Configure API keys, model names, and other settings by editing the `.env` file:

```bash
# OpenAI Configuration
OPENAI__API_KEY=your_openai_api_key_here
OPENAI__MODEL=gpt-4o-mini
OPENAI__TEMPERATURE=0.0
OPENAI__MAX_TOKENS=1500

# Neo4j Configuration
NEO4J__URI=bolt://localhost:7687
NEO4J__USERNAME=neo4j
NEO4J__PASSWORD=your_neo4j_password
NEO4J__DATABASE=neo4j

# Qdrant Configuration
QDRANT__URL=http://localhost:6333
QDRANT__API_KEY=your_qdrant_api_key
QDRANT__COLLECTION_NAME=biomedical_papers
QDRANT__EMBEDDING_MODEL=text-embedding-3-small
QDRANT__EMBEDDING_DIMENSION=1536

# PubMed Configuration (optional)
PUBMED__EMAIL=your_email@example.com
PUBMED__API_KEY=your_pubmed_api_key

# Data Paths
JSON_DATA__PUBMED_JSON_PATH=data/pubmed_dataset.json
JSON_DATA__GENE_JSON_PATH=data/gene_dataset.json
```

### Data Collection

The system includes data collectors for biomedical and gene datasets:

```bash
# Collect PubMed papers and metadata
make pubmed-data-collector-run
```

```bash
# Collect gene information related to the pubmed dataset
make gene-data-collector-run
```

### Infrastructure Setup

#### Neo4j Graph Database

```bash
# Create the knowledge graph from datasets
make create-graph

# Delete all graph data (clean slate)
make delete-graph
```

#### Qdrant Vector Database

```bash
# Create vector collection for embeddings
make create-qdrant-collection

# Ingest embeddings into Qdrant
make ingest-qdrant-data

# Delete vector collection
make delete-qdrant-collection
```

### Query Commands

#### Qdrant Vector Search

```bash
# Run a custom query on the Qdrant vector store
make custom-qdrant-query QUESTION="Which institutions have collaborated most frequently on papers about 'Gene Editing' and 'Immunotherapy'?"

# Or run directly with the CLI
uv run src/biomedical_graphrag/application/cli/query_vectorstore.py --ask "Which institutions have collaborated most frequently on papers about 'Gene Editing' and 'Immunotherapy'?"
```

#### Hybrid Neo4j + Qdrant Queries

```bash
# Run example queries on the Neo4j graph using GraphRAG
make example-graph-query

# Run a custom natural language query using hybrid GraphRAG
make custom-graph-query QUESTION="What are the latest research trends in cancer immunotherapy?"

# Or run directly with the CLI
uv run src/biomedical_graphrag/application/cli/fusion_query.py "What are the latest research trends in cancer immunotherapy?"
```

#### Available Query Types

**Qdrant Queries:**

- Semantic search across paper abstracts and content
- Similarity-based retrieval using embeddings
- Direct vector similarity queries

**Hybrid Queries:**

- Combines semantic search (Qdrant) with graph enrichment (Neo4j):
- Author collaboration networks
- Citation analysis and paper relationships
- Gene-paper associations
- MeSH term relationships
- Institution affiliations
- LLM-powered automatic tool selection

#### Sample Queries

- Who collaborates with Jennifer Doudna on CRISPR research?
Which researchers work with Emmanuelle Charpentier on gene editing or genome engineering papers?

- Who are George Church’s collaborators publishing on synthetic biology and genome sequencing?

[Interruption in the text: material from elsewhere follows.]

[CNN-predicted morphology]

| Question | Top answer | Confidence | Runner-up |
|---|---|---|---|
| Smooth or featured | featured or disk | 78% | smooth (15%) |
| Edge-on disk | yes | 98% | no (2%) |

- List scientists collaborating with Feng Zhang on neuroscience studies

- Which papers are related to PMID 31295471 based on shared MeSH terms?

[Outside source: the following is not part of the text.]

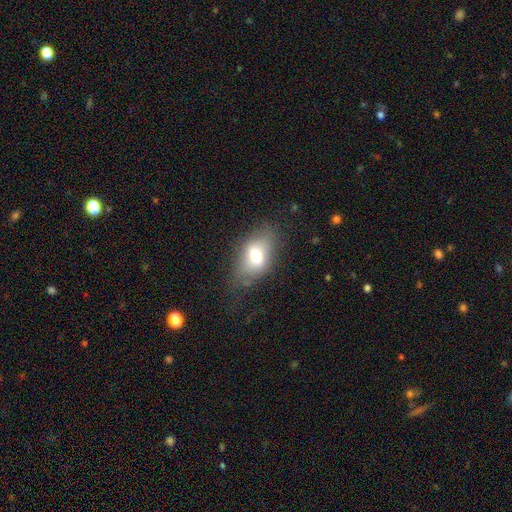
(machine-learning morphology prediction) Overall: smooth (66%). How rounded: in between (80%). Merging: none (66%).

- Find papers similar to the CRISPR-Cas9 genome editing study with PMID 31295471

- Show other studies linked by MeSH terms to PMID 27562951

- Which genes are mentioned in the same papers as gag?

- What genes appear together with HIF1A in cancer research?

- Which genes are frequently co-mentioned with TP53?

### Testing

Run all tests:

```bash
make tests
```

### Quality Checks

Run all quality checks (lint, format, type check, clean):

```bash
make all-check
make all-fix
```

Individual Commands:

- Display all available commands:

```bash
make help
```

- Check code static typing

```bash
make mypy
```

- Clean cache and build files:

```bash
make clean
```

## License

This project is licensed under the MIT License - see the [LICENSE](LICENSE) file for details.